• [Page extract]
# Curing and smoking bacon



## smokenjoes (Nov 21, 2012)

Hello,

I just bought an 12.9 pound pork belly and want to make bacon for the first time. I'm thinking thinking of using curing salt, kosher salt and brown suger.

(1) the pork belly I bought is frosen. Is that ok?

(2) I have Morton Coarse Kosher Salt, is that ok?

(3) My freind is giving me som curing salt.

(4) I'm using a Smokintex 1400.

Can someone tell me how much of the ingrediencts to mix and the other steps I should use. I just don't trust you tube.

Any help would be great!

Thanks'

Joe


----------



## fpnmf (Nov 21, 2012)

http://www.smokingmeatforums.com/search.php?search=make+bacon


----------



## DanMcG (Nov 22, 2012)

First thing you need to do is find out exactly what your friend gave you, most importantly, what percent nitrite or nitrate does it contain. that will dictate how much to use.
Frozen belly is fine, but it will have to be thawed.
Kosher salt will work, I like a finer grain canning salt myself.

There's a bunch of good info here, let use know about the cure and we can help ya out.


----------



## tjohnson (Nov 22, 2012)

Dan and Craig got you covered

Read a few bacon posts, and for it

I would split the slab into (2) 6 lb. pieces


----------



## daveomak (Jan 30, 2013)

What curing salt did you friend give you.....   Dave


----------

• [Work instruction 1]
List the username of every person who posted in the bacon thread.
The bacon thread and the rows after it come from separate sources.

• [Information given]
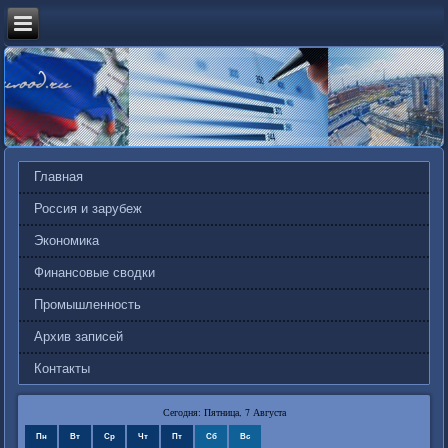
Главная
Россия и зарубеж
Экономика
Финансовые сводки
Промышленность
Архив записей
Контакты
Сегодня: Пятница, 7 Августа
Пн
Вт
Ср
Чт
Пт
Сб
Вс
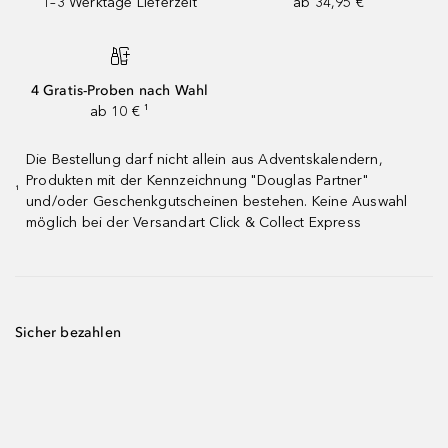
1–3 Werktage Lieferzeit
ab 34,95 €
4 Gratis-Proben nach Wahl
ab 10 € ¹
Die Bestellung darf nicht allein aus Adventskalendern,
Produkten mit der Kennzeichnung "Douglas Partner"
¹
und/oder Geschenkgutscheinen bestehen. Keine Auswahl
möglich bei der Versandart Click & Collect Express
Sicher bezahlen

• [Work instruction 2]
Please copy every line of the rows above exactly, and leave the pictures out.

• [Reply 1]
smokenjoes
fpnmf
DanMcG
tjohnson
daveomak

• [Reply 2]
Главная
Россия и зарубеж
Экономика
Финансовые сводки
Промышленность
Архив записей
Контакты
Сегодня: Пятница, 7 Августа
Пн
Вт
Ср
Чт
Пт
Сб
Вс
1–3 Werktage Lieferzeit
ab 34,95 €
4 Gratis-Proben nach Wahl
ab 10 € ¹
Die Bestellung darf nicht allein aus Adventskalendern,
Produkten mit der Kennzeichnung "Douglas Partner"
¹
und/oder Geschenkgutscheinen bestehen. Keine Auswahl
möglich bei der Versandart Click & Collect Express
Sicher bezahlen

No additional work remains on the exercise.